Main Line Today (August, 2019).

Water gushed over the cliff and crashed to the pool below before continuing on its way downstream. A cool mist drifted through the summer air, and I joined it. Casting off my hiking boots on a nearby rock, I waded into the shallows of the waterfall. And it was there, in a cool, clear waterbed in the Great Smoky Mountains, that I saw it. Below the surface, unmistakable in its size and shape, wading with me, was the hellbender.

Yes, the hellbender, a salamander whose sheer awesomeness in size and shape (growing some two feet in length, it’s the largest amphibian in North America) is matched only by the awesomeness of its name. And if the name offends some, well, its other monikers sound like insults exchanged in the schoolyard:

“Mud Devil!”

“Snot otter!”

“Lasagna lizard!”

“Grampus!”

For those who do not subscribe to Salamander Digest or may be living under a rock like this now famous amphibian, the hellbender has recently been named Pennsylvania’s official state amphibian. Governor Wolf signed it into law this past spring, and forevermore elementary students will file away the hellbender alongside state trivia staples like the ruffed grouse and the firefly (our state bird and insect respectfully).

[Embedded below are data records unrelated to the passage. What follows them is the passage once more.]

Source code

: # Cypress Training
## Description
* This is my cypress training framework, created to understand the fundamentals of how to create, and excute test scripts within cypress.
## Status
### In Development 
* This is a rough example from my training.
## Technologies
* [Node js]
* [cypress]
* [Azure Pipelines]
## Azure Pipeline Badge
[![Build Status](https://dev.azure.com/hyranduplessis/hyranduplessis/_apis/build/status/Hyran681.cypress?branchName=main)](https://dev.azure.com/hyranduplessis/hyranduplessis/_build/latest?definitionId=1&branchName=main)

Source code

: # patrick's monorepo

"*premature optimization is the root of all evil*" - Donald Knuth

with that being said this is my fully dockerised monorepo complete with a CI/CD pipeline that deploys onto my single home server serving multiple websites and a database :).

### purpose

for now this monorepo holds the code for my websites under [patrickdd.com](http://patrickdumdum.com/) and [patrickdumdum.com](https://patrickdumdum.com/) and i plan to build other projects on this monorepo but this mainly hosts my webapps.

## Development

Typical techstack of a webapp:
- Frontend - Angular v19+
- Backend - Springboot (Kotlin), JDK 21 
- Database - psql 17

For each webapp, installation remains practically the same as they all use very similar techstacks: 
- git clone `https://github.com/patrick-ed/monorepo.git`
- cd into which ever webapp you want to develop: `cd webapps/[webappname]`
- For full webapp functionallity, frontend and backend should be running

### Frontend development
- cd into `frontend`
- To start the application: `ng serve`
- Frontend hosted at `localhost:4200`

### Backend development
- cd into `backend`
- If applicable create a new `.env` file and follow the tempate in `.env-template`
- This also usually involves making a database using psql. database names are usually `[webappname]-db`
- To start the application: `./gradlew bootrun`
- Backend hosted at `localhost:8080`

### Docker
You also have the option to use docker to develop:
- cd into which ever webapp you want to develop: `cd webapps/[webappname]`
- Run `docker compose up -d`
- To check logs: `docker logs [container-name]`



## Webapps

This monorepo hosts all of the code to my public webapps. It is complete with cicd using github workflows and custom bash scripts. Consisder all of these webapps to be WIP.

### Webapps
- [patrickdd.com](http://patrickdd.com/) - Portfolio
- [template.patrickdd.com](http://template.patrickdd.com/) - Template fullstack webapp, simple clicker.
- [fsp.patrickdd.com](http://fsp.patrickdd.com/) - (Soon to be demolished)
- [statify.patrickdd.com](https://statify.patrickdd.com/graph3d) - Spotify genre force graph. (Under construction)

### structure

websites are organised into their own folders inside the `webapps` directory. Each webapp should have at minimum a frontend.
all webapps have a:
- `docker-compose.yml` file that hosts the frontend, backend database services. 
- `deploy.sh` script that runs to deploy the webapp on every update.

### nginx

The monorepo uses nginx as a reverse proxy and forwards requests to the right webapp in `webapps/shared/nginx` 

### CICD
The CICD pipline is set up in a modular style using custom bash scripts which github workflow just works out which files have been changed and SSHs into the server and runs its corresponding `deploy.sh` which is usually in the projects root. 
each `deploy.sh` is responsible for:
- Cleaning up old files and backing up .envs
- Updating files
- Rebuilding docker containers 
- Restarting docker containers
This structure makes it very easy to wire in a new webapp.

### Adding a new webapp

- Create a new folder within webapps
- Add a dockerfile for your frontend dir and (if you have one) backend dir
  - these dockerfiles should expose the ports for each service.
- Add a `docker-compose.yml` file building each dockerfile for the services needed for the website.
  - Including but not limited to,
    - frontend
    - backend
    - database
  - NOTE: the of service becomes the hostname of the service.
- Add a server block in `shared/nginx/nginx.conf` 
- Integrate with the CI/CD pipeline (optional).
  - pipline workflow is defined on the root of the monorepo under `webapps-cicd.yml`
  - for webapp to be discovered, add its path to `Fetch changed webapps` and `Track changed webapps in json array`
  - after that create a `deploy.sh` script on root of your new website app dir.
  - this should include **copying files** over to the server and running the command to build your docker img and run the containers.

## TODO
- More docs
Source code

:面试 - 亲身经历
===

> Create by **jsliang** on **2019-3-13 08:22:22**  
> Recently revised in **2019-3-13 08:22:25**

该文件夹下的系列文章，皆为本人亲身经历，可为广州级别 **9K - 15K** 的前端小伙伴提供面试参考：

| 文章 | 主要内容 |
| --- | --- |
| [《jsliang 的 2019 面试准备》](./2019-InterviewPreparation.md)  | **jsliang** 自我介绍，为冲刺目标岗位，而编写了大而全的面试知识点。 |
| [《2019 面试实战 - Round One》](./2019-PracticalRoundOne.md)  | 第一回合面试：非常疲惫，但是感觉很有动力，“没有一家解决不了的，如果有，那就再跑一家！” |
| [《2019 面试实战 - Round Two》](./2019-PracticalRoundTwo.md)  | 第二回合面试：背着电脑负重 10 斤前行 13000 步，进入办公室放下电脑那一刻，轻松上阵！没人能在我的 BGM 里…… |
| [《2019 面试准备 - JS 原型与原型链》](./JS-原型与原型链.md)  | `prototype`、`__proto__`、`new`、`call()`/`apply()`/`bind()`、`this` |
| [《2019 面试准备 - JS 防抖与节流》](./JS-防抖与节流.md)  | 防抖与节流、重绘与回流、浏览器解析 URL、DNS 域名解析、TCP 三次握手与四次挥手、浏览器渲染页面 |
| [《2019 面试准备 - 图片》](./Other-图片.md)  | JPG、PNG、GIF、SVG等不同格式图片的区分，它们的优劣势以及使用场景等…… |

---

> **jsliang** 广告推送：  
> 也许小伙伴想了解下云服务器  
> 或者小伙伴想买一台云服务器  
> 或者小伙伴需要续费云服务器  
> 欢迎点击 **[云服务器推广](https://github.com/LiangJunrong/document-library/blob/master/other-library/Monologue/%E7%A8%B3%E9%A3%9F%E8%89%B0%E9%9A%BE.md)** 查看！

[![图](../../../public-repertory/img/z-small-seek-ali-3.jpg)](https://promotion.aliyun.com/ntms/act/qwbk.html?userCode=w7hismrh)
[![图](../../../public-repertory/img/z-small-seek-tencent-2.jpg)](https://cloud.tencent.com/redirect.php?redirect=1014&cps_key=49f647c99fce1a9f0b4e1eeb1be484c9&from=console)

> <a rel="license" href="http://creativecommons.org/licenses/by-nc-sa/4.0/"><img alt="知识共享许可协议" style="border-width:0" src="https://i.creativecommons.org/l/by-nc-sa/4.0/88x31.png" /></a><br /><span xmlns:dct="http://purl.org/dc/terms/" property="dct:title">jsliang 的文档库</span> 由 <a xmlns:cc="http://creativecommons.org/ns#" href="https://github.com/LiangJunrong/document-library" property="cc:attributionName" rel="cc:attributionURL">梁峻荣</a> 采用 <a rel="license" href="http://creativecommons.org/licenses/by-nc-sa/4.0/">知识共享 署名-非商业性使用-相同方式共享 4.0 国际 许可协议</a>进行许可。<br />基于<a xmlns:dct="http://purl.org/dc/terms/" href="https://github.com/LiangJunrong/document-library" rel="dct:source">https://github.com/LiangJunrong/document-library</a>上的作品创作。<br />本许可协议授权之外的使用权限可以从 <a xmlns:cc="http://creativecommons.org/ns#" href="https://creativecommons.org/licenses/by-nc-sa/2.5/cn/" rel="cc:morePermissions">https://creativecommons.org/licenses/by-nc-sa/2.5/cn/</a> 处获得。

The idea behind the hellbender’s official recognition – arguably one of the best pieces of legislation passed in the Commonwealth’s history – is to raise awareness about the need to protect our waterways. As an amphibian, the hellbender absorbs oxygen from the water, and polluted waterways have had a major impact on the decline of hellbenders and salamanders as a whole.

Through a program run by the Chesapeake Bay Foundation, student leaders led the campaign to bestow official state honors on the hellbender. Interestingly enough, it was 45 years ago that a group of students from Upper Darby School District spearheaded the campaign to designate the firefly as our state insect. It seems youth are always doing cool stuff like that. It’s a shame they ever grow up.

It was in Upper Darby of all places that I discovered my own love for salamanders. The grand waterway known as Darby Creek cut through a small swath of woods adjacent to what is now the Drexelbrook Catering Center. For boys in the mid-1980s, it might as well have been the wilds of Alaska. My brothers routinely returned home from adventures there with an assortment of turtles and snakes, much to our poor mother’s dismay. The reptiles would take up temporary residence in a Mr. Turtle Pool or aquarium tank before being evicted.

On one such adventure, our father joined us and we collected a dozen or so salamanders for my third-grade science project. The salamander population in Darby Creek must have been fairly high at the time, for within minutes we had captured our self-imposed quota. Those salamanders took up residence in a 10-gallon aquarium tank in my room. They made a guest appearance at school, earned me an “A” on my amphibian project, and then they too were evicted.

Today, I live a stone’s throw from the Brandywine River. It’s my own children’s Darby Creek, there for the exploring. And yet try as they might, the noble quest for salamanders has grown increasingly difficult as populations rapidly decline with both the loss of habitat and continued pollution to our waterways.